Türk İslam kültüründe yöneticinin adaletli olması istenmiş, adaletli olmayan idarecilerin görevine son verilmesi öngörülmüştür.
Devlet başkanının fasıklığı sebebiyle azledilip azledilmeyeceği bile tartışılırken, adaleti terk eden devlet başkanının görevden alınması konusu kesin hükme bağlanmıştır.
Maverdi bunu şöyle izah etmiştir:
Devlet başkanının halinin değişmesi ile görevine son verilmesini gerektiren iki durum vardır:
Devlet başkanının adaleti terk etmesi,
Devlet başkanının görevi yerine getirmesine bir bedeni engelin ve noksanlığın ve hastalığının ortaya çıkması…

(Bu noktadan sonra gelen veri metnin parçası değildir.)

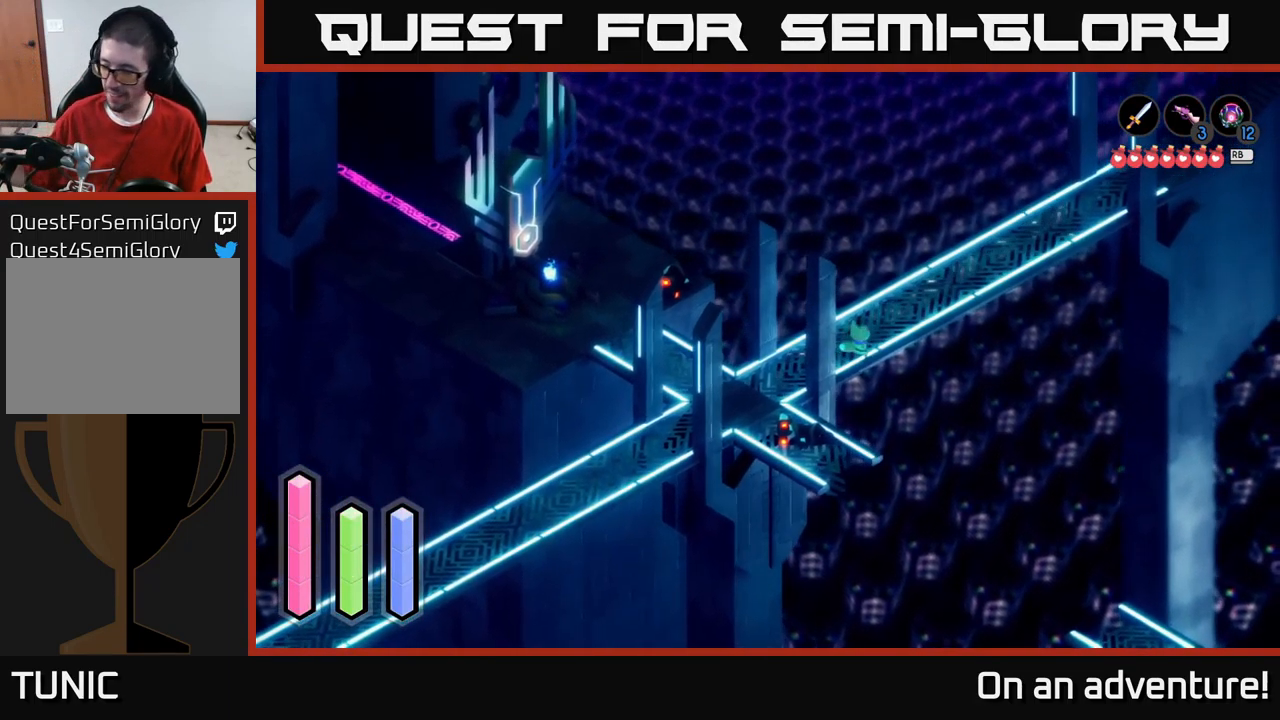
{"buttons": [], "left_stick": "up-right", "right_stick": "center", "events": []}
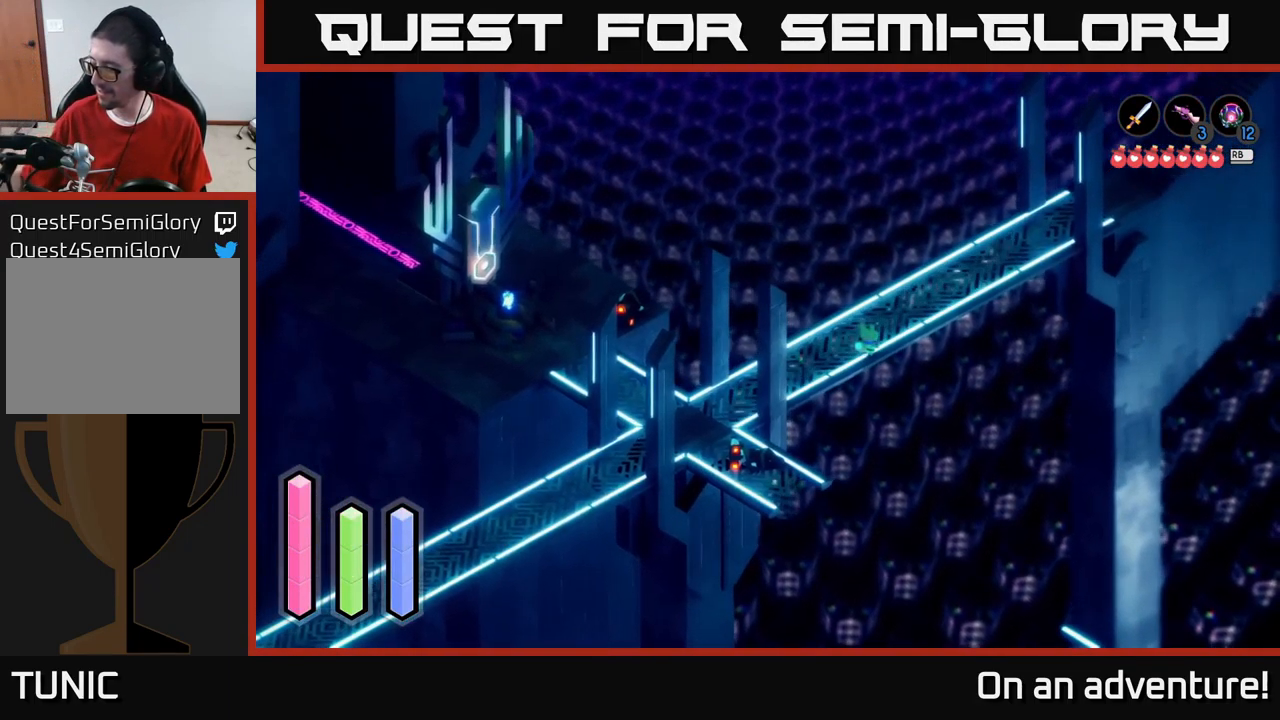
{"buttons": [], "left_stick": "up-right", "right_stick": "center", "events": []}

İslam tarihinde adaletin timsali olarak kabul edilen Hz. Ömer, Ebu Musa el-Eşari’ye gönderdiği meşhur mektubunda;
“Halka karşı bakışında, yönelişinde, adaletinde ve huzurunda oturmalarında insanlar arasında eşitliğe dikkat et! Ta ki şerefli ve soylu bir kimse senin haksızlık yapacağına umut bağlamasın, zayıf olan bir kimse de adaletinden ümit kesmesin” demiştir.
Hz. Ömer, yine bir başka hutbesinde der ki:
“Beni hak din ile gönderen Allah'a yemin ederim ki, Fırat kenarında bir deve kaybolacak olursa veya helak olacak olursa Allah beni ondan sorumlu tutmasından korkuyorum.”
İslam dini yöneticinin Müslümanlar arasında barış yapmasına da müsaade etmiştir, ama bu barış hiçbir zaman helali haram, haramı helal kılmamalıdır.
Suç bağışlama fazilet, cezalandırma ise adalettir. Faziletle adalet arasındaki yol, yerle gök arasındaki mesafe kadar uzaktır ve her zaman faziletli olmak tercih edilmiştir.
Yönetici ve idareci yönettiği insanların görüşlerine sık sık başvurmalı, onları dinlemeli, görüşlerine değer vermelidir.
Sasani İmparatorluğunda her ayın ilk haftasında halktan herhangi bir kimse, hükümdarın divanına çıkıp şikâyetini doğrudan iletme hakkına sahipti.
Nizamü'l-Mülk bu konuyu siyasetnamesinde şöyle izah eder; “Onlar haftada iki gün halktan şikâyetlerini dinleyeler ve haklının hakkını haksızdan alalar, adaleti yerine getireler, Aracı olmaksızın kendi kulaklarıyla halkın sözlerini dinleyeler. Bundan maksat, bu haberin memleket içinde yayılması ve zalimlerin kötülük yapmaktan çekinmeleridir.”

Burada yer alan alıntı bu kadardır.